Sound of Metal review: silent estrangement

We offer you the review of Sound of Metal, an amazing drama film in the Amazon Prime Video catalog and multiple nominated for the 2021 Oscars

ORIGINAL TITLE: Sound of Metal. KIND: Dramatic. NATION: Belgium, United States. FILM DIRECTOR: Darius Marder. CAST: Riz Ahmed, Olivia Cooke, Paul Raci, Mathieu Amalric, Lauren Ridloff, Jamie Ghazarian, Chris Perfetti, William Xifaras, Hillary Baack, Rena Maliszewski, Tom Kemp, Bill Thorpe, Chelsea Lee. time: 120 min. DISTRIBUTOR: Amazon Prime Video. EXIT: October 17, 2020.

Sound of Metal is the first feature film director for Darius Marder, who previously had only written The Place Beyond the Pines. In short, only two films to the credit, but both exceptional.

Both cases are united by several factors: there is a lack of large and hyper-expensive productions behind them, bombastic special effects and directorial virtuosity. Only good ideas developed in a way linear and empathic. In fact, this project too has a strong impact and is capable of triggering in the spectator that affective participation that moves him to the point of making him feel something that generally does not touch closely, even without resorting to a dull and exacerbated rhetoric.

The plot | Sound of Metal Review

In this Prime Video exclusive, Ruben (Amed rice) is a young drummer who tours the world with his girlfriend Lou (Olivia Cooke). The two play metal music, initially with poor results but slowly making their way into the sector, until they reach an agreement with a record company. With a past as a drug addict, clean for four years, during one evening Ruben notices he perceives a strange ringing in his ears. In no time at all he becomes almost completely deaf. Overwhelmed by anxiety and depression, on the advice of his girlfriend, he finds refuge in a home for the deaf and dumb run by Joe, a Vietnam veteran who has also become deaf after a bomb explodes.

Living in close contact with other people who share his condition, Ruben begins to accept deafness, even if he does not lose the hope of returning to hearing thanks to an artificial implant, and thus returning to play and reuniting with Lou, who in the meantime moved to France from his father (Mathieu Amalric). When contacted by a doctor’s office, he sells all his possessions to be able to operate, but soon realizes that he cannot hear sounds naturally.
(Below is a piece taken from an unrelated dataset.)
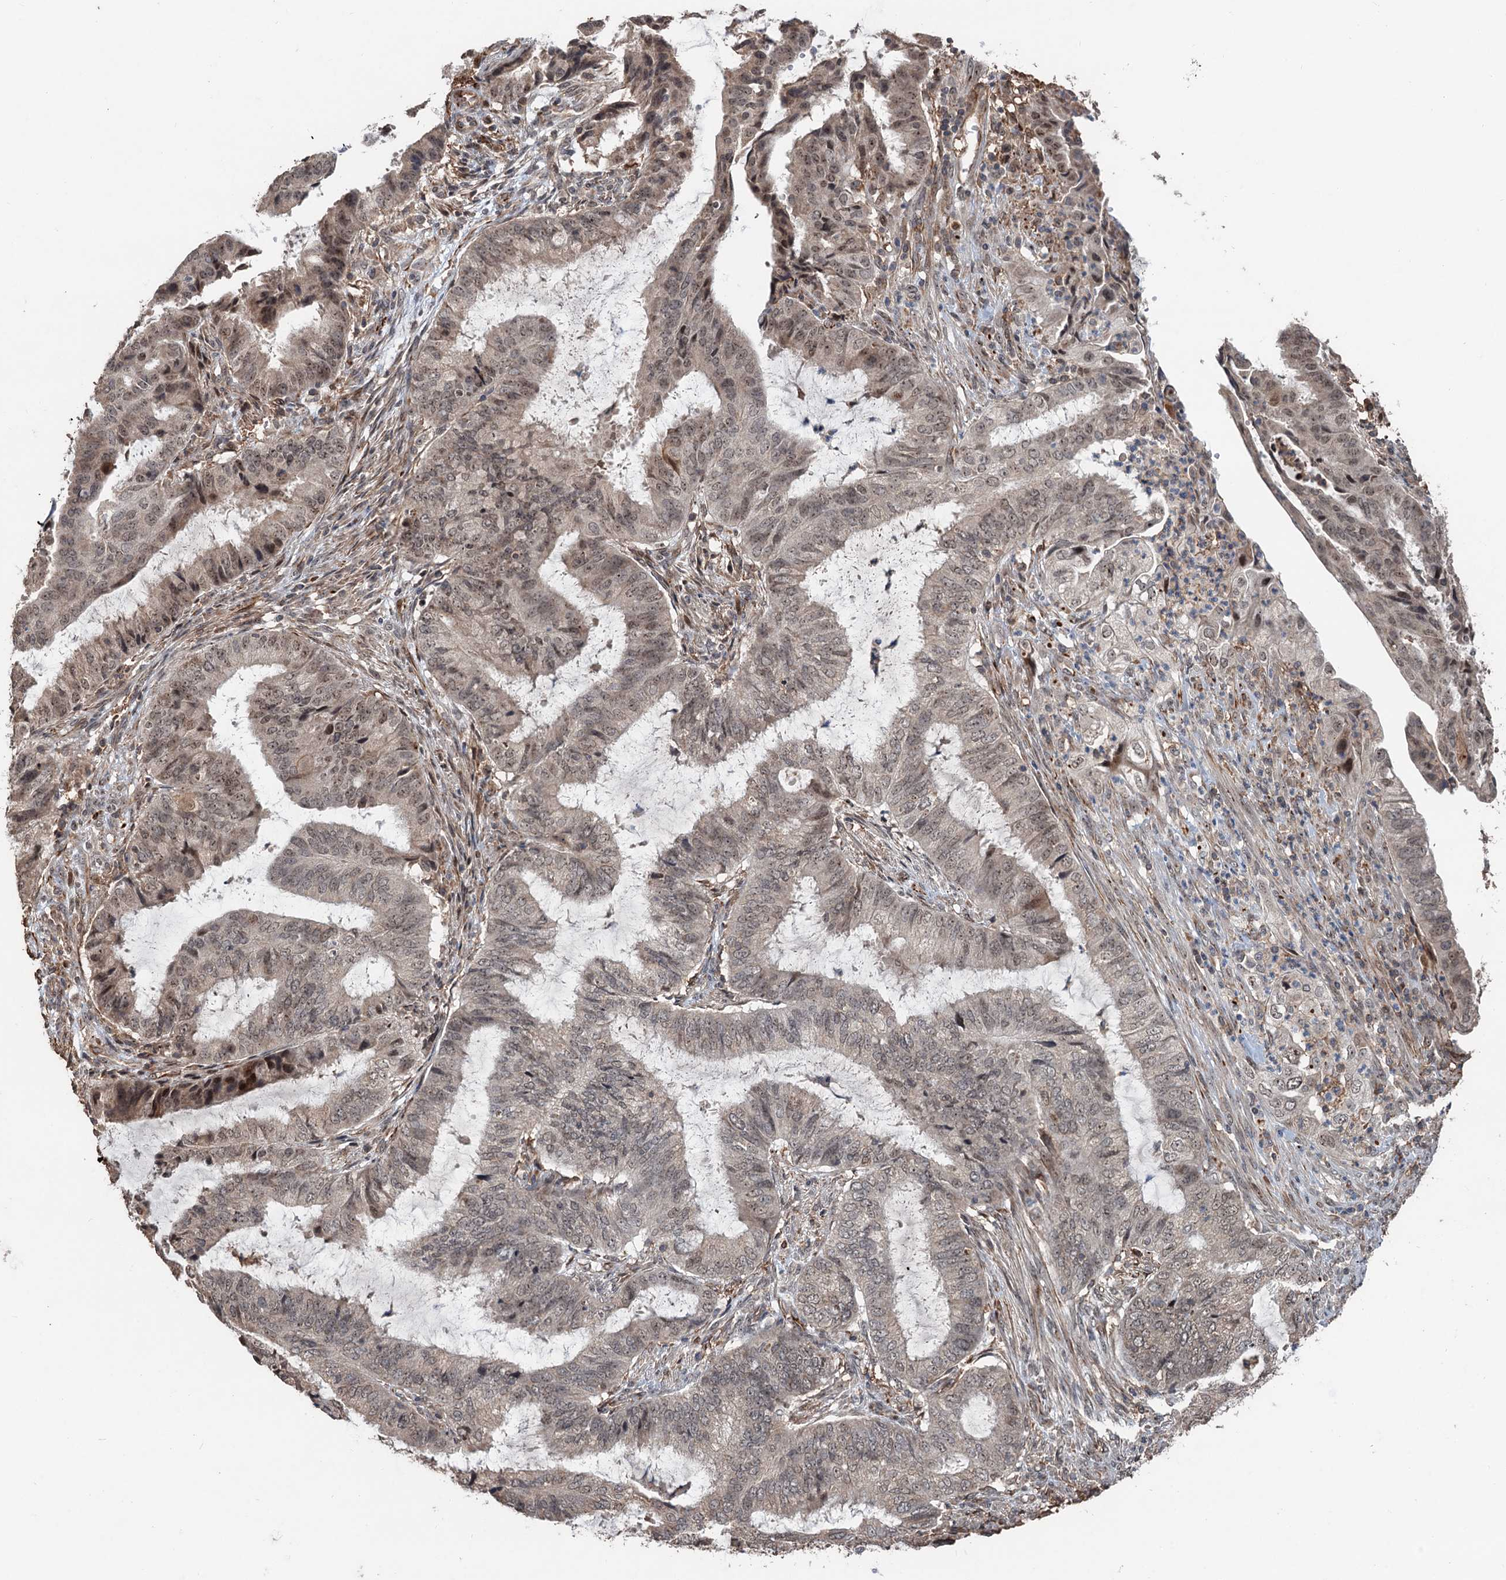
{"staining": {"intensity": "weak", "quantity": ">75%", "location": "nuclear"}, "tissue": "endometrial cancer", "cell_type": "Tumor cells", "image_type": "cancer", "snomed": [{"axis": "morphology", "description": "Adenocarcinoma, NOS"}, {"axis": "topography", "description": "Endometrium"}], "caption": "Endometrial cancer (adenocarcinoma) stained for a protein exhibits weak nuclear positivity in tumor cells.", "gene": "TMA16", "patient": {"sex": "female", "age": 51}}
Expelled from the deaf-mute community, he is forced to recognize his condition, in a crude path of acceptance.

Sound of Metal review: silent estrangement

Reflection on silence | Sound of Metal Review

The contemporary viewer is hit by rivers of audiovisual works to be consumed in a bulimic way. Sounds and images assail us all the time, often replacing our thinking or at least overriding it. Here, in Sound of Metal what we take for granted, that is to have an enveloping and evocative soundtrack, comes out of the picture. When this part of a film is missing, the viewer finds himself dazed, lost, hit by a disturbing wave similar to the one that caught the protagonist of the film unprepared.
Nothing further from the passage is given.